As soon as Jessie had concluded her first deal to buy Deep Down sang from Emmy’s brothers, Clint and Amos, and they trekked out the door and drove off, she flipped the front window Open sign over to Closed. The Enloe brothers had said they liked Ryan Buford well enough, even though he was more worldly than their “little” sister. She’d gotten that endorsement out of them as well as a fair price, she thought. Since the Enloe boys thought Ryan was, as they’d put it, a straight shooter, that meant what he’d told her about Vern was probably the truth. Besides, she’d had the feeling from the first that Vern had lied about not arguing with her mother over her rejecting his marriage proposal. The way he’d looked so emotional at the wake and funeral might suggest a guilty soul.
As she hurried up the narrow wooden stairs under the Deep Down Museum sign, she realized she should have visited Vern’s displays long ago. But she knew people who had lived within sight of the Statue of Liberty who had never taken the ferry out to see it or Ellis Island, either.

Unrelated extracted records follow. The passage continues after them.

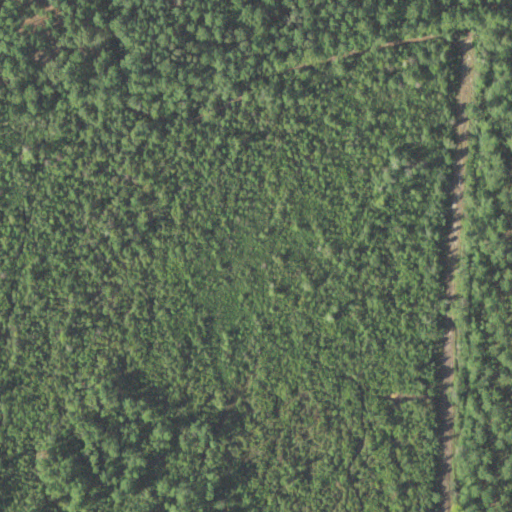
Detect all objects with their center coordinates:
road: (454, 279)
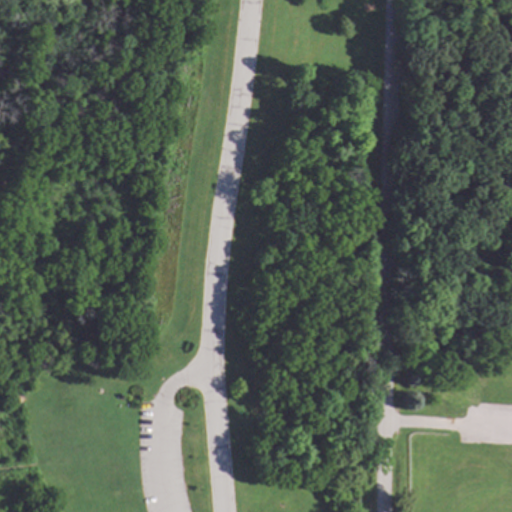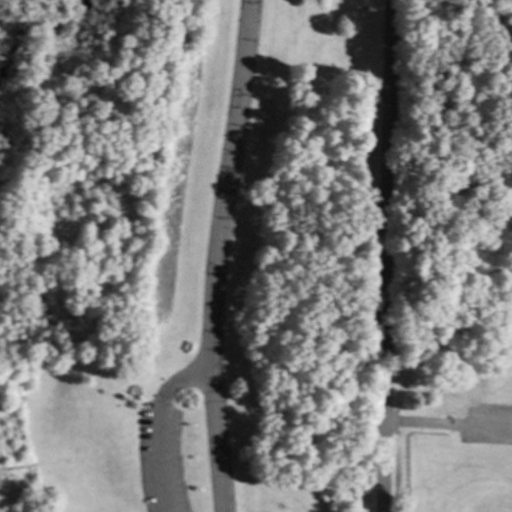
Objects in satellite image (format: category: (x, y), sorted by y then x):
road: (86, 102)
park: (188, 255)
road: (215, 255)
road: (384, 256)
park: (451, 260)
road: (80, 405)
road: (446, 425)
road: (160, 426)
parking lot: (159, 460)
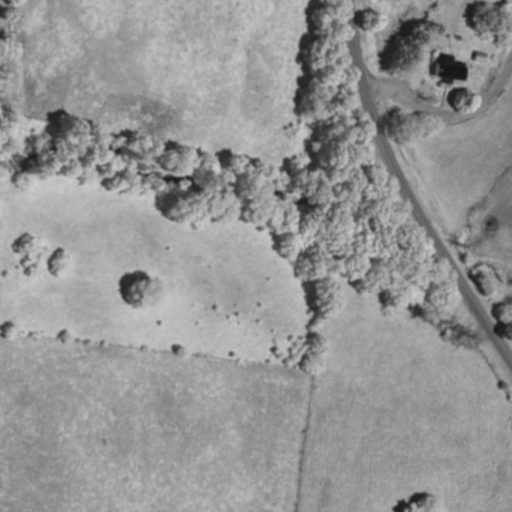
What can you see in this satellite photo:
building: (445, 68)
road: (406, 191)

The stairs creaked. She hoped Vern was taking his time
buying sang from the Widow McGillan. Crazy Creek was a ways out of town, on twisting, washboard roads, but she’d still have to hurry.
She passed the closed door to what must be Peter Sung’s room when he stayed here, no doubt a huge step down from his Lexington home. Maybe she’d have time to search there, too, but only after checking with Drew. She was tempted to try the door to see if it was locked, but she wanted to check out the Siberian sang hunting costume Ryan had mentioned.
The museum door stood open. She turned on the only power switch; the lights clicked on loudly in sequence, from nearest to farthest. The two rooms were quite bright, a good thing, because most items had typed cards with information about the displays. Although the glass cases and wooden floorboards looked clean, she sneezed twice. The place smelled of sang, maybe mold, age—and, somehow, danger.